I have been meaning to discuss ‘The Lost Man Booker Prize’ even if just in a small way for some time. So when I noticed that someone had ordered my copy of ‘The Driver’s Seat’ by Muriel Spark and I needed to read it ASAP so it could get back to the library it all seemed perfect timing. So I think before I mention a little something at the end of this post I really, really want to talk about ‘The Driver’s Seat’ a book which I now have every fibre of my being crossed for it to win this new fangled prize.
As the minimal 109 page novel ‘The Driver’s Seat’ by Muriel Spark opened I knew that with a main character like Lise that I, as the reader, was in for quite an unusual treat, mind you Muriel Spark always manages to create something quite special with any book she writes. As we meet her Lise is having a bad moment in a changing room whilst shopping for a dress for her impending holiday. The bad moment in question seems to be tearing of a dress in an offended rage after being told ‘the material doesn’t stain’ leads her to feel the saleswoman is being insulting by insinuating something or some things. As we spend more time with the ever contrary Lise you begin to realise that she is definitely not quite right mentally, yet when we look at her perfect uber-tidy and neat flat and her regular sixteen year job we begin to question ourselves.
In fact it seems that the holiday the dress is for is actually some form of much needed escape for Lise and so she in a way firmly grips the driving wheel of her life and promptly goes completely off the rails into crazy unknown territory, starting at the airport before she has even boarded the plane…
“She says ‘ When you travel as much as I do you have to travel light, and I tell you, I nearly didnt bring any luggage at all, because you can get everything you want at the other end, so the only reason I brought that suitcase there is that the customs get suspiciousif you come in and out without luggage. They think you’re smuggling dope and diamonds under your blouse, so I packed the usual things for a holiday, but it was all quite unnecessary, as you get to understand when you’ve travelled as you might say with the experience in four languages over the years, and you know what your doing -“
All this from the simple question of if she has any hand luggage. You can see somethings not right as she lies constantly (though she can speak languages) for example she has barely travelled in her life. It’s also one of the only scenes where the book hints at its date of publishing, now if you caused a scene like that in an airport you would be whisked away within seconds. She then carries on regardless and in doing so meets a small quirky cast of characters along the way and heading towards a climatic life event for herself. I can’t give away anymore than that without spoiling the plot. I will say that the opening paragraph of chapter three had me saying ‘what, no, surely not’ and despite a warning I still wasn’t quite prepared for the ending, clever twist indeed. No more shall I say on the subject of plots though.

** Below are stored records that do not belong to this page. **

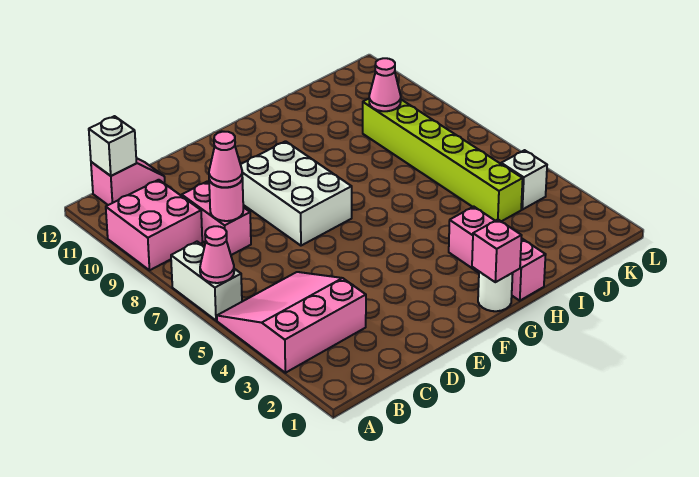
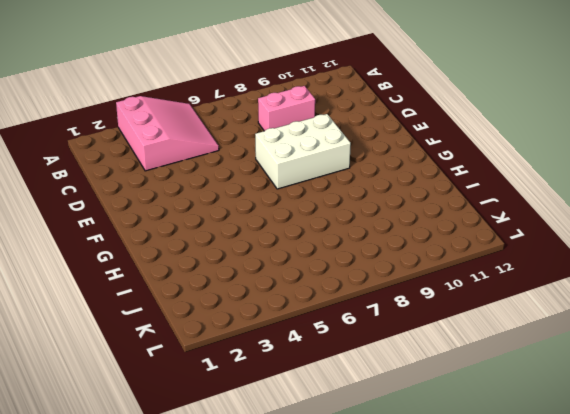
none -> white 1x2 brick [171,242,242,320]
none -> pink 2x2 brick [106,180,202,270]
none -> pink 1x2 slope [91,158,165,205]

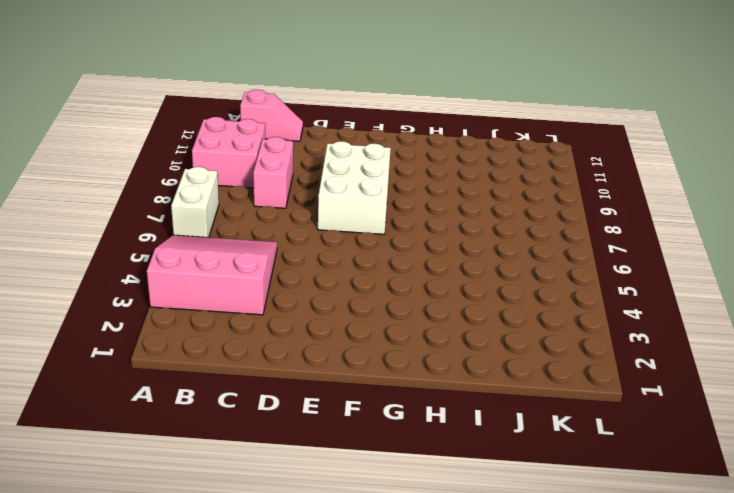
none -> white 1x1 round brick [478,272,513,311]
none -> pink 1x3 brick [449,207,546,301]
none -> lime 1x6 brick [363,99,523,221]

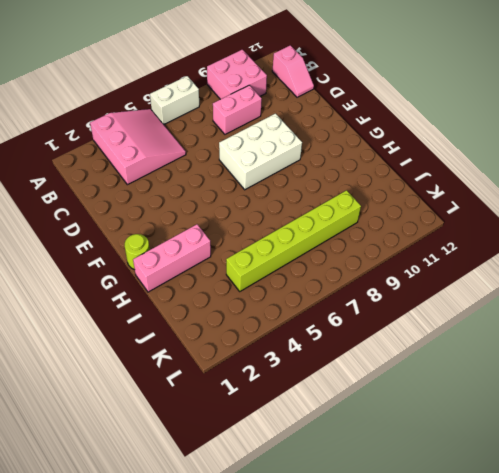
lime 1x1 round brick [125,234,150,270] -> white 1x1 round brick [478,272,513,311]
none -> white 1x1 brick [501,150,547,210]
none -> pink 1x1 cone [200,226,234,283]
none -> white 1x1 brick [89,116,136,176]

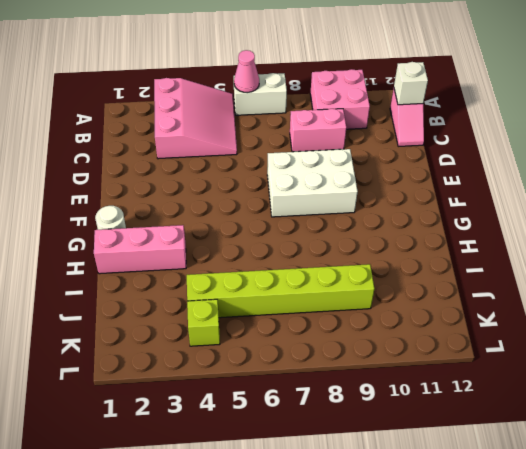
lime 1x1 brick [187,299,220,346] -> white 1x1 brick [501,150,547,210]
none -> pink 1x1 round brick [209,178,243,221]
none -> pink 1x1 brick [472,220,522,282]
none -> pink 1x1 cone [369,58,401,111]

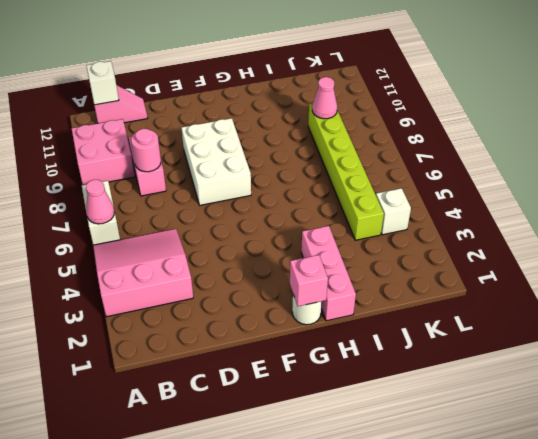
none -> pink 1x1 cone [209,132,242,187]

I will say I think this has almost instantly become my favourite Spark yet. In comparison to some of the other works of hers I have read this has the darkest undertone despite its bright cover and flamboyant lead character. It also packed one of the hardest punches yet, and I will say I thought The Girls of Slender Means had a dark twist; this one hits you early on. It also see’s Muriel dabble in a genre that I wouldn’t have seen her try and yet she does brilliantly in her own Sparkish way. I realise I sound vague but I do so hate to spoil things and this is a book that should not be spoiled in any way at all and in fact if you haven’t read must be read immediately.
So this wonderful little book with a punch simply needs to win ‘The Lost Man Booker Prize’ no questions asked. It has hurt to give it back to the library it really has. I have probably jinxed it now, but if it doesn’t make the short list then I will be both shocked and appalled and might just kick off like I imagine Lise would. I bet you all thought I‘d have instantly said that any Susan Hill contending novel should win? What does everyone else think of this new Man Booker prize, a good idea or not? And what do we make of the long list? Who else thinks this book simply has to win? Who has indeed read this marvellous Spark novel and what did you think?